The reactor's core, about the size of a small trash can, consists of uranium fuel surrounding a set of pipes that circulate gas through the core. Energy released in nuclear chain reactions would heat the gas, which can be fed into one of several types of systems to produce electricity.
That electricity would power a spacecraft's instruments as well as run advanced units such as ion-drive motors, which build momentum by constantly expelling electrically charged particles from its exhaust nozzle.
The core's small size contributes to what Poston calls its "passively safe" design. Standing on its own, the reactor can't go critical because neutrons from the decaying uranium are more likely to escape the core than they are to strike another nucleus and start a chain reaction.

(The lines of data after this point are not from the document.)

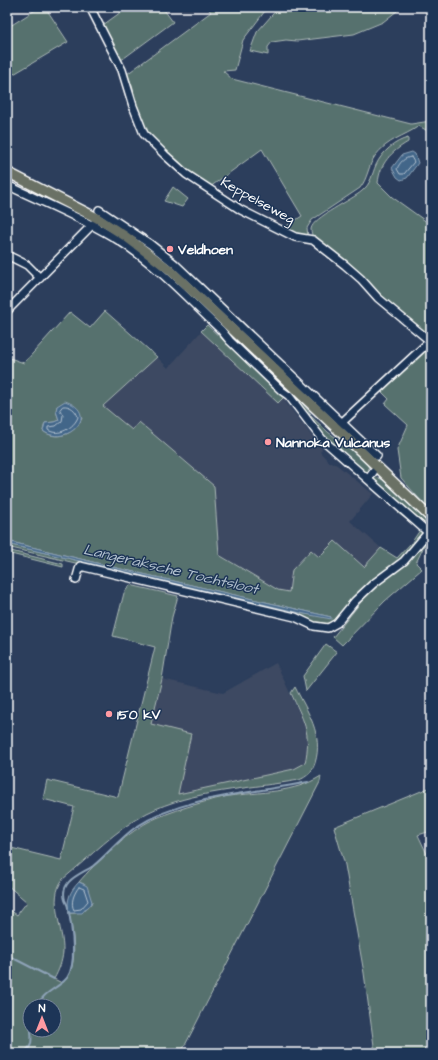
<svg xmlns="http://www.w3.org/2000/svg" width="438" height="1060" font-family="'Architects Daughter',sans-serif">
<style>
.built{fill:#3d4962}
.green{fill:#57716e;stroke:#abb8b6;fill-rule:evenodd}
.water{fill:#426689;stroke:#8ea3b8}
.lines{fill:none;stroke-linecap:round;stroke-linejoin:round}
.shore{stroke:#b3c2d0;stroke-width:1}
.stream{stroke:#8ea3b8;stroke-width:2}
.minor-casing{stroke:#fff;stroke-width:10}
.major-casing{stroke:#fff;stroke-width:12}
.minor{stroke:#1d3557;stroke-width:7}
.major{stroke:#6a7165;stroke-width:9}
.poi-dot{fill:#ff9aa2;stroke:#1d3557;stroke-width:1.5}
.labels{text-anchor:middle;stroke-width:3;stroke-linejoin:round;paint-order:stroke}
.street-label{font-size:14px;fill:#fff;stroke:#1d3557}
.poi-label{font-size:14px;font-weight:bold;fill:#fff;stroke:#1d3557;text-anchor:start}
.water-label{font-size:15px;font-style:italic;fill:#b3c2d0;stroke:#1d3557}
</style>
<rect width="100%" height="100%" fill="#2c3e5c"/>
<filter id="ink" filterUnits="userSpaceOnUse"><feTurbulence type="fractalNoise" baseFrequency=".025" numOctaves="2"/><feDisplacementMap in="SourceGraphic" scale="8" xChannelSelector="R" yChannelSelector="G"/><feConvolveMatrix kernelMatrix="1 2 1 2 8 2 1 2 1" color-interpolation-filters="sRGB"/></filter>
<g filter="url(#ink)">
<g class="built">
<polygon points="207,325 284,397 287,404 322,449 320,452 329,462 337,465 373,494 350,521 381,548 364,567 335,541 319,557 311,550 292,570 289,592 278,590 219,555 214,486 139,422 132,430 103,406 157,357 168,368"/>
<polygon points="276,663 308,732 308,749 305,763 294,769 178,794 151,724 162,679 223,693"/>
</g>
<g class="green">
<polygon points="40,7 45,7 68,42 7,78 7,28"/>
<polygon points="128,7 162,7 173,22 120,61 103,25"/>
<path d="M207,7h61l-25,33 -8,30 -12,1 9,8 179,45 20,-3v12l-12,-7c-16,11 -31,13 -44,30 -7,10 -7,22 -15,32l-48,32 -5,8 1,9 -11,-1 -15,-7 20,-13 -40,-67 -52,38c-32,-23 -60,-41 -75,-80 -2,-6 0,-12 -2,-18 -1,-5 -4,-10 -6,-15l84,-62z"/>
<polygon points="279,7 402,7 383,22 354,34 297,41 286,40 272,42 268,47 268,55 250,51 257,32"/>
<path d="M408,138v4c-17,10 -28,21 -30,41l14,14 39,28v113l-57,-47 -61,-53c-1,-3 -2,-6 -2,-9 2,-12 41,-29 51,-38 9,-7 10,-17 14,-26 6,-13 19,-24 32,-27z"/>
<polygon points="173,187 188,199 182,207 164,201"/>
<path d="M105,311l52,46 -54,49 29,24 7,-8 75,64 5,69 59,35 11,2 3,-22 19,-20 8,7 16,-16 29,26 17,-19 16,10 15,-16 8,-12 -22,-17 1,-1 24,20c-4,23 -50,44 -66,61 -8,9 -17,28 -29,31 -8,2 -19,-5 -26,-8l-295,-69v-3l298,70 26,3 -210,-48 -114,-28v-184l17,6 46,-51 20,16zM57,406l25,12c-6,15 -25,24 -39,13l2,-8 9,-1 5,-2 -3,-9z"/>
<polygon points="207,325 284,397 278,403 201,331"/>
<polygon points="240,344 299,399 311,414 306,415 291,393 286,391 238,346"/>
<polygon points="431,345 431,512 401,478 397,450 408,425 385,404 389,399 381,391"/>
<polygon points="307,416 311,416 328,432 343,443 339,442 334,447"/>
<polygon points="339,444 342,446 345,444 367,463 369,469 367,473 360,470 360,468 335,448"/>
<polygon points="376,477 384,480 426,519 427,525 373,480"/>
<polygon points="431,539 431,545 428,544 424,546 416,563 422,569 385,601 342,645 333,637 365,597 425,540"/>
<polygon points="7,550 63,564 63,567 7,553"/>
<path d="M130,585l48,11 -6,21 -10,62 -11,45 40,10 -13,60 116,-25 11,-6c7,-31 -2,-43 -14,-70l4,-6c12,24 29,48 20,76 -3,9 -8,14 -16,17 -50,9 -106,10 -152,33 -31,16 -57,44 -84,66 -16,21 1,49 0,73 -1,10 -4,18 -9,27l8,4c18,-13 11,-51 7,-70 9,1 19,-3 23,-11l-8,-18 -5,-2c16,-19 47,-48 69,-60 19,-10 60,-22 81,-26 30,-4 66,-3 92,-20l-1,6 -139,271h-174v-145l10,7 10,-13 -20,-17v-38l54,13 13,-53 -31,-8 4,-19 71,17 37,-150 -42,-11 11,-43zM30,1006h24v24h-24z"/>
<polygon points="326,644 337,652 306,691 303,676"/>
<polygon points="431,787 431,831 418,835 428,856 431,855 431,1053 375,1053 364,973 345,865 334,827"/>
</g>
<g class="water">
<polygon points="412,152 415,154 418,163 407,178 401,180 397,177 392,168 402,155"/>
<path d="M65,401c38,13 0,47 -22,30l2,-8 9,-1 5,-2 -3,-9 1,-5z"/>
<polygon points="7,541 121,569 331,617 331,619 305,614 7,544"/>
<path d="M79,882l8,4 5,16 -10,11h-13c-3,-13 1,-22 10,-31z"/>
</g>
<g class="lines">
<g class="shore">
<path d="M411,157l3,5 -10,12h-4l-3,-5c3,-7 7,-11 14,-12z"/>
<path d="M63,406c7,-1 13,4 15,11 -4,11 -20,20 -30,13v-3l8,-1 6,-5 1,-6 -3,-5z"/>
<path d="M79,887l5,2 4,12 -7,8 -7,1c-4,-7 0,-17 5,-23z"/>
</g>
<g class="stream">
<path d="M68,908c0,-3 -2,-5 -3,-8 -6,-20 17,-26 28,-34 15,-12 27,-28 43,-39 49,-32 116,-33 172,-45"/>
<polyline points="7,955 54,979"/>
<path d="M37,1006c5,-12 18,-17 27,-25 14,-11 8,-52 5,-69"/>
<path d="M20,1053c13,-4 12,-11 11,-23"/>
</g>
<g class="minor-casing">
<g id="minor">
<polyline points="90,7 122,70 133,106 144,134 165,155 186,174 241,210 295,237 313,240 345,265 361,279 378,298 430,341 336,428"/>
<path d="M7,185c37,18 76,33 111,55 37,23 71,60 103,90l9,11 52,50 7,5 33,43 109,96"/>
<polyline points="99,210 150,244 175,264 377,456"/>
<polyline points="7,255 27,265 40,278"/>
<polyline points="7,311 94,223"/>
<polyline points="368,479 377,467"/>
<polyline points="76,580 80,566 295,617 314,626 328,628 337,623 355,601 373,584 404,561 431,529"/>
</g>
</g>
<g class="major-casing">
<polyline id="major" points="7,172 97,218 125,236 170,270 431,518"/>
</g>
<use href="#minor" class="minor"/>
<use href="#major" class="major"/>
</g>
</g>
<g class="poi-dot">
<circle cx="170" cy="249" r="4"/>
<circle cx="268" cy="442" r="4"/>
<circle cx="109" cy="714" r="4"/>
</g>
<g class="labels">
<g class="street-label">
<text transform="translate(258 200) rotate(29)" y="5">Keppelseweg</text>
</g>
<g class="poi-label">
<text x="178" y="254">Veldhoen</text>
<text x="276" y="447">Nannoka Vulcanus</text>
<text x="117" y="719">150 kV</text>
</g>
<g class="water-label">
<text transform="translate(171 569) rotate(13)" y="5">Langeraksche Tochtsloot</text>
</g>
</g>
<rect width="438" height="1060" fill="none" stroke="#1d3557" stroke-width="24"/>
<rect x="12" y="12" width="414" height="1036" fill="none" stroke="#fff" stroke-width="1.5" filter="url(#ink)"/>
<g transform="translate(42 1018)"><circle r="19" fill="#1d3557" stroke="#77869a"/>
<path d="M0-3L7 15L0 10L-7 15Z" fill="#ff9aa2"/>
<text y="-6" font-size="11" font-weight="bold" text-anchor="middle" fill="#ffffff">N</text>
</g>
</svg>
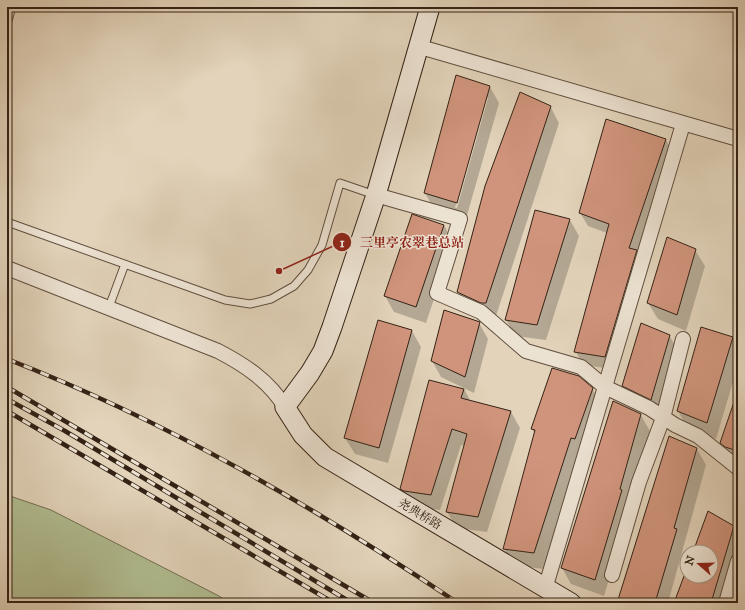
<svg xmlns="http://www.w3.org/2000/svg" width="745" height="610" viewBox="0 0 745 610" font-family="'IM FELL Great Primer','Noto Serif SC',serif">
	<style>
		.green { fill: #b1bd91; stroke: #727053 }
		.shadow { fill: #0003; fill-rule: evenodd }
		.building { fill: #d0947c; stroke: #342215 }
		.lines { fill: none; stroke-linecap: round; stroke-linejoin: round }
		.lane-casing { stroke: #604e3e; stroke-width: 9 }
		.street-casing { stroke: #604e3e; stroke-width: 16 }
		.secondary-casing { stroke: #342215; stroke-width: 21 }
		.lane { stroke: #ece2d2; stroke-width: 7 }
		.street { stroke: #ece2d2; stroke-width: 14 }
		.secondary { stroke: #ece2d2; stroke-width: 19 }
		.rail-casing { stroke: #342215; stroke-width: 4.5 }
		.rail { stroke: #ece2d2; stroke-width: 3; stroke-dasharray: 9; stroke-linecap: butt }
		.labels { text-anchor: middle; stroke-width: 3; stroke-linejoin: round; paint-order: stroke }
		.street-label { font-size: 12px; fill: #342215; stroke: #ece2d2 }
		.leader { fill: none; stroke: #8f2418; stroke-width: 1.5 }
		.callout-dot { fill: #8f2418; stroke: #ece2d2; stroke-width: 1.5 }
		.mark-label { font-size: 12px; text-anchor: middle; font-weight: bold; fill: #fff }
		.callout-label { font-size: 13px; text-anchor: middle; font-weight: bold; fill: #8f2418; stroke: #ece2d2; stroke-width: 3; stroke-linejoin: round; paint-order: stroke }
	</style>
	<rect width="100%" height="100%" fill="#e2d3ba"/>
	<filter id="stains"><feTurbulence type="fractalNoise" baseFrequency=".005" numOctaves="4"/><feColorMatrix values="0 0 0 0 .2 0 0 0 0 .09 0 0 0 0 .02 0 0 0 .5 -.17"/></filter>
	<radialGradient id="worn" r=".72"><stop offset=".6" stop-color="#630" stop-opacity="0"/><stop offset="1" stop-color="#630" stop-opacity=".3"/></radialGradient>
	<path class="green" d="M7,495L51,510L219,596L229,603H7Z"/>
	<path class="shadow" d="M490,87L499,103L466,219L434,209L425,193ZM486,98H488L457,208H455Z
		M550,106L559,123L495,319L467,308L458,292Z
		M666,140L673,153L612,369L583,365L576,352L607,233L588,226L580,213Z
		M570,220L579,236L546,340L516,336L506,320Z
		M444,225L453,242L426,323L394,312L385,296Z
		M695,250L705,266L686,331L658,319L648,303Z
		M479,323L488,339L474,393L441,377L432,361Z
		M412,331L421,347L388,463L355,454L345,438Z
		M669,335L678,351L660,415L633,402L623,386Z
		M732,337L738,347V365L716,439L687,427L678,411Z
		M592,388L601,405L580,453L543,569L513,565L504,549L535,434L532,429Z
		M464,389L471,402L511,412L520,428L487,532L457,528L447,512L465,446L461,445L440,510L414,507L410,505L401,489Z
		M738,393V464L731,459L721,443Z
		M640,414L650,431L629,503L631,507L604,596L571,584L562,568Z
		M669,438L697,449L706,465L668,603H618Z
		M733,527L738,536V558L724,603H675L687,570V576H711V552H694Z"/>
	<path class="building" d="M456,75L490,86L457,203L424,193Z
		M520,92L551,106L486,303H481L457,292L485,186Z
		M606,119L666,139L629,248L637,250L605,357L574,352L609,224L579,213Z
		M535,210L570,219L537,325L505,320Z
		M412,214L444,225L416,307L384,296Z
		M667,237L696,249L677,315L647,303Z
		M444,310L480,322L465,377L431,361Z
		M378,320L412,330L379,448L344,438Z
		M641,323L670,335L651,400L622,386Z
		M701,327L733,337L707,423L677,411Z
		M552,368L579,376L593,388L575,439L571,438L534,553L503,549L535,430L531,429Z
		M429,380L464,389L461,398L511,411L478,517L446,512L467,434L452,429L431,495L404,491L400,489Z
		M736,396H738V451L725,447L720,443Z
		M613,401L641,414L620,489L622,490L595,580L561,568Z
		M669,436L697,448L674,528L677,529L655,603H617Z
		M708,511L734,526L711,603H674L684,576H711V552H693Z"/>
	<g class="lines">
		<defs>
			<path id="lane" d="M7,24L12,7
				M7,222L225,300L250,304L271,299L294,286L308,270L322,245L340,183L375,195
				M109,307L125,264"/>
			<path id="street" d="M417,46L738,139
				M376,195L460,219L437,293L481,312L526,351L581,367L605,387L649,408L675,425L698,436L738,468
				M7,268L218,351C245,365 269,381 285,407
				M612,575L639,482L663,418L683,339
				M545,589L683,124
				M726,603L738,561"/>
			<path id="secondary" d="M430,7L376,195L332,327L323,351L310,373L285,407L303,435L325,457L571,603"/>
		</defs>
		<use href="#lane" class="lane-casing"/>
		<use href="#street" class="street-casing"/>
		<use href="#secondary" class="secondary-casing"/>
		<use href="#lane" class="lane"/>
		<use href="#street" class="street"/>
		<use href="#secondary" class="secondary"/>
		<defs>
			<path id="rail" d="M7,359C167,421 316,508 458,603
				M7,387L374,603
				M7,399L65,431L352,603
				M7,411L334,603"/>
		</defs>
		<use href="#rail" class="rail-casing"/>
		<use href="#rail" class="rail"/>
	</g>
	<g class="labels">
		<g class="street-label">
			<text transform="translate(420 514) rotate(31)" y="4">尧典桥路</text>
		</g>
	</g>
	<path class="leader" d="M279 271L342 242"/>
	<g class="callout-dot">
		<circle cx="279" cy="271" r="4"/>
		<circle cx="342" cy="242" r="10"/>
	</g>
	<g class="mark-label">
		<text x="342" y="247">1</text>
	</g>
	<g class="callout-label">
		<text x="412" y="247">三里亭农翠巷总站</text>
	</g>
	<rect width="745" height="610" fill="none" stroke="#e2d3ba" stroke-width="24"/>
	<rect x="8" y="8" width="729" height="594" fill="none" stroke="#342215" stroke-width="2"/>
	<rect x="12" y="12" width="721" height="586" fill="none" stroke="#342215"/>
	<g transform="translate(699 564) rotate(290)"><circle r="19" fill="#ece2d2" stroke="#a29586"/>
	<path d="M0-3L7 15L0 10L-7 15Z" fill="#8f2418"/>
	<text y="-6" font-size="11" font-weight="bold" text-anchor="middle" fill="#342215">N</text>
	</g>
	<rect width="100%" height="100%" filter="url(#stains)"/>
	<rect width="100%" height="100%" fill="url(#worn)"/>
</svg>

Indeed, the reactor requires special shields to keep the neutrons corralled for use.
The system could be engineered, he says, to move those shields into place only after command from the ground. Thus the likelihood of a launch accident activating the reactor would be vanishingly small.
Moreover, he adds, the inactive core emits so little radiation that a person would have to hug it for 84 days to receive a dose of radiation as large as a typical chest X-ray.
So far, Poston says, his team has tested the 400-kilowatt reactor at NASA's Marshall Space Flight Center and at CalTech's Jet Propulsion Laboratory. In lieu of chain reactions to generate heat, the team substituted electrical heating elements to achieve the operating temperatures the reactor is designed to reach. Tests included connecting the reactor to an ion-drive motor at JPL.